Pour déterminer la capacité de charge orbitale, il faut tenir compte de la section transversale des satellites, de leur masse et du nombre d'objets dans l'espace. Les organismes mondiaux pourraient commencer à collecter ces données dans le cadre de leurs applications afin de pouvoir calculer l'espace restant dans l'espace.

Plus il y a d'objets dans l'espace, plus une collision est probable. Plus la section transversale d'un satellite est grande, plus il risque d'être impliqué dans une collision. Et plus l'objet est massif, plus de nouveaux objets (éclats d'obus) seront créés en cas de collision. Tous ces éléments sont calculés en fonction de la "probabilité de collision", et l'humanité doit décider de la probabilité qu'elle accepte en mettant en balance les avantages que les satellites apportent à la Terre et le risque dévastateur de la perte totale d'accès à l'espace.
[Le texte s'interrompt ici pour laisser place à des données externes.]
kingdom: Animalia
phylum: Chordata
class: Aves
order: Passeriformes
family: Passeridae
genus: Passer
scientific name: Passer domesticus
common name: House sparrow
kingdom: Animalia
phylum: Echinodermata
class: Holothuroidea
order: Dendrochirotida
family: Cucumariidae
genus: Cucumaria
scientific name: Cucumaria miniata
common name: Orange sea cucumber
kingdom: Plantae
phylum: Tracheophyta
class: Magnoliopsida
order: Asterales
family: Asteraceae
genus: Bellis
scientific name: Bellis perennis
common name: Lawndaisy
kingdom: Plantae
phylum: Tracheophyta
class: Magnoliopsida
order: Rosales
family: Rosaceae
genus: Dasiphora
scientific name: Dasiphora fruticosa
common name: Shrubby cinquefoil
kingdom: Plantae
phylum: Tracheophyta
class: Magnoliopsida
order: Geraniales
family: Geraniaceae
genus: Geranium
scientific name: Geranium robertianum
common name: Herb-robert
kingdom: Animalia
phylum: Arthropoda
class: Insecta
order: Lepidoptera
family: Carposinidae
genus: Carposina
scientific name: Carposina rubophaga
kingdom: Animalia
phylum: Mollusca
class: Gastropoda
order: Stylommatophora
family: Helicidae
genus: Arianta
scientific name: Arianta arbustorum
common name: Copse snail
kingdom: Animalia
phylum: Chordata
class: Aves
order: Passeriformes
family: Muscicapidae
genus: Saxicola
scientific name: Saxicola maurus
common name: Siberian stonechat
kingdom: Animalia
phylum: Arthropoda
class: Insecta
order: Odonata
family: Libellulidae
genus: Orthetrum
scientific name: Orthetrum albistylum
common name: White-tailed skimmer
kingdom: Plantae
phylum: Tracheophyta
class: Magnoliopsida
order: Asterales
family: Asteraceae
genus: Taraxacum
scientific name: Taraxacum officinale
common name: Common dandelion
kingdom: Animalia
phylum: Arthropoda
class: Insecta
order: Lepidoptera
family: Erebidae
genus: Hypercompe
Une fois que la probabilité de collision est acceptable, nous pouvons répartir la capacité de charge orbitale entre les nations.

Les risques peuvent être acceptables aujourd'hui, mais dans un avenir proche, en l'absence de règles, la probabilité de collision atteindra probablement un niveau inacceptable pour tout le monde, à l'exception des quelques entreprises ou pays susceptibles d'engranger des bénéfices financiers substantiels en risquant l'accès à l'espace.

Les inégalités dans l'espace ne doivent pas s'accroître

Aujourd'hui, un satellite peut être lancé dans l'espace avec l'espoir raisonnable qu'il ne sera pas endommagé par des débris spatiaux. Au fur et à mesure que la probabilité de collision augmentera, la traversée de l'espace deviendra comparable à la conduite d'une voiture dans un champ de mines.

Les petits pays méritent de pouvoir rejoindre la communauté spatiale avec leurs propres satellites et intérêts spatiaux, même s'ils ne sont pas prêts aujourd'hui. Mais si les grands pays occupent l'espace jusqu'à son point de rupture, les pays moins développés qui sont en retard sur la fête risquent de ne jamais pouvoir lancer leurs propres satellites, ce qui les empêchera de rattraper les avancées technologiques du reste du monde.

Nous devons protéger les possibilités infinies de l'espace

Le monde a travaillé ensemble pour résoudre d'innombrables problèmes, comme la lutte contre le changement climatique avec le protocole de Montréal et l'accord de Paris. Nous pouvons le faire à nouveau, et nous devons le faire si nous voulons préserver l'espace et toutes ses possibilités pour les générations futures. Les nations, l'industrie et le monde universitaire doivent demander à la communauté réglementaire internationale d'impulser le changement maintenant, avant qu'il ne soit trop tard.

Greg Wyler

Greg Wyler est le fondateur, le président et le directeur général de E-Space. Il est responsable de la vision de l'entreprise et de son objectif de développer le système satellitaire le plus durable au monde.